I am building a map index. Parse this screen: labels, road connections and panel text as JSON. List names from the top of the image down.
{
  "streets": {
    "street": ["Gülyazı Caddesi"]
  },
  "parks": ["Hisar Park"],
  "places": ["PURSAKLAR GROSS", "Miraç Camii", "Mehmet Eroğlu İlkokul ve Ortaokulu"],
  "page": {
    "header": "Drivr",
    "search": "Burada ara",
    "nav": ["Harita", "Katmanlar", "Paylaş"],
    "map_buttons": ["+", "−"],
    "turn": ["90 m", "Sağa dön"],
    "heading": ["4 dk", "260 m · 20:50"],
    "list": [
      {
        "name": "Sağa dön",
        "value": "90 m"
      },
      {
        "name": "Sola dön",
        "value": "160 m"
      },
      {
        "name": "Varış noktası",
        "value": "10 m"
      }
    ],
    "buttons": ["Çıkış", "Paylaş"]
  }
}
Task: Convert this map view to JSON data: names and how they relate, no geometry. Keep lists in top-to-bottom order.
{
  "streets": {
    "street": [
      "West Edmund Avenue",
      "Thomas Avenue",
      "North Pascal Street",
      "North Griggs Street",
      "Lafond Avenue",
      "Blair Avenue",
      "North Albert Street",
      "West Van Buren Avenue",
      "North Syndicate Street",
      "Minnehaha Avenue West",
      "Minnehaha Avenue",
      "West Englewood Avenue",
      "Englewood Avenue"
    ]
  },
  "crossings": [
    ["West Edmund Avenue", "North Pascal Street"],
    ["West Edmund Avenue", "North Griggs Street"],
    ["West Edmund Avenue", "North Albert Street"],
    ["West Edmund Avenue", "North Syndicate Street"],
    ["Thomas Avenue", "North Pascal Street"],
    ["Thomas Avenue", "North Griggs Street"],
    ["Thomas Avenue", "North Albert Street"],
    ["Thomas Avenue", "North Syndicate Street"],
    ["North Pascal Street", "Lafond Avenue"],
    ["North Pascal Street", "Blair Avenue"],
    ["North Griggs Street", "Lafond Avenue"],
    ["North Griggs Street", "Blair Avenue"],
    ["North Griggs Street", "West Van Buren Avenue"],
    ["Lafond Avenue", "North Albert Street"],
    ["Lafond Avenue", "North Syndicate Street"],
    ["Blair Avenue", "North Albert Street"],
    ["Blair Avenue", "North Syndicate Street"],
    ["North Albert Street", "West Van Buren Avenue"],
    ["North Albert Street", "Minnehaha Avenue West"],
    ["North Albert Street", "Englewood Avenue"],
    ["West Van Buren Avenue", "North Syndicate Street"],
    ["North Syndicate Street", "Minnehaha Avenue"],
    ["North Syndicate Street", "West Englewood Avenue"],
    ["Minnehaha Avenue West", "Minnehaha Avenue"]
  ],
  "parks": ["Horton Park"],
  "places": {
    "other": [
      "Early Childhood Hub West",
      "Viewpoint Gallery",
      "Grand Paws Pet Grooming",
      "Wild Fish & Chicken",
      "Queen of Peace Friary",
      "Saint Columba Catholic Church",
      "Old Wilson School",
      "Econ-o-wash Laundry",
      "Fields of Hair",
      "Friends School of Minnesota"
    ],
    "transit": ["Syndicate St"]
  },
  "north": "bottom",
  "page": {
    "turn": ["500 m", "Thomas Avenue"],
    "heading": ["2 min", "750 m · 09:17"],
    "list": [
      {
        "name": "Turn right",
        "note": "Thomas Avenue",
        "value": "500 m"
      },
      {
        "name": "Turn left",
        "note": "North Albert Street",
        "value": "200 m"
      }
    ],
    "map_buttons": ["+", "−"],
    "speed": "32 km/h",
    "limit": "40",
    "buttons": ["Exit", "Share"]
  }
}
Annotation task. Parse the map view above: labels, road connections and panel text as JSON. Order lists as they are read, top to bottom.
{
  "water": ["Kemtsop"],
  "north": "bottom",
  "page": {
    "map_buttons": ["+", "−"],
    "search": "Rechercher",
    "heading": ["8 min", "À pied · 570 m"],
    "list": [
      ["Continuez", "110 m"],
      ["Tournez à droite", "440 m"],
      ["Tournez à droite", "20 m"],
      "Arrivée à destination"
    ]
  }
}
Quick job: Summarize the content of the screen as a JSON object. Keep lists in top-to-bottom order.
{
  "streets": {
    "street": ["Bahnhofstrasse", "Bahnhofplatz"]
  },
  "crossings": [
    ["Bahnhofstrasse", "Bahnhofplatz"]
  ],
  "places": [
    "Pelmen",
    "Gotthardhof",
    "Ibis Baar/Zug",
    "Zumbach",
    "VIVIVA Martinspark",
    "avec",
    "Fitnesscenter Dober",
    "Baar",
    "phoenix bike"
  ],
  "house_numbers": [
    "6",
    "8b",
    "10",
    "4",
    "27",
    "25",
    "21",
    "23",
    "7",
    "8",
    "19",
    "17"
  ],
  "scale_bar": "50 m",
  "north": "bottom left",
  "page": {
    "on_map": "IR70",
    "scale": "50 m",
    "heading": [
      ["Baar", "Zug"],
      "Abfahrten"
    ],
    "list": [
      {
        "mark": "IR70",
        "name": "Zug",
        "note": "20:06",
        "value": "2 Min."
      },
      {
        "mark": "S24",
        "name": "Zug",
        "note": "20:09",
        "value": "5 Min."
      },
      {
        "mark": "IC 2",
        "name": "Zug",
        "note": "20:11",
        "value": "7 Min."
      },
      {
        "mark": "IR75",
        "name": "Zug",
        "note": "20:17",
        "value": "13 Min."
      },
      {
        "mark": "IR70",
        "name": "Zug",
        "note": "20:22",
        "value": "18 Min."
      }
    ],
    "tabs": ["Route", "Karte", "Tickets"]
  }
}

Work required — For the string "names", show each line of the entries above where it occurs.

Output for this exercise —
I am building a map index. Parse this screen: labels, road connections and panel text as JSON. List names from the top of the image down.
Task: Convert this map view to JSON data: names and how they relate, no geometry. Keep lists in top-to-bottom order.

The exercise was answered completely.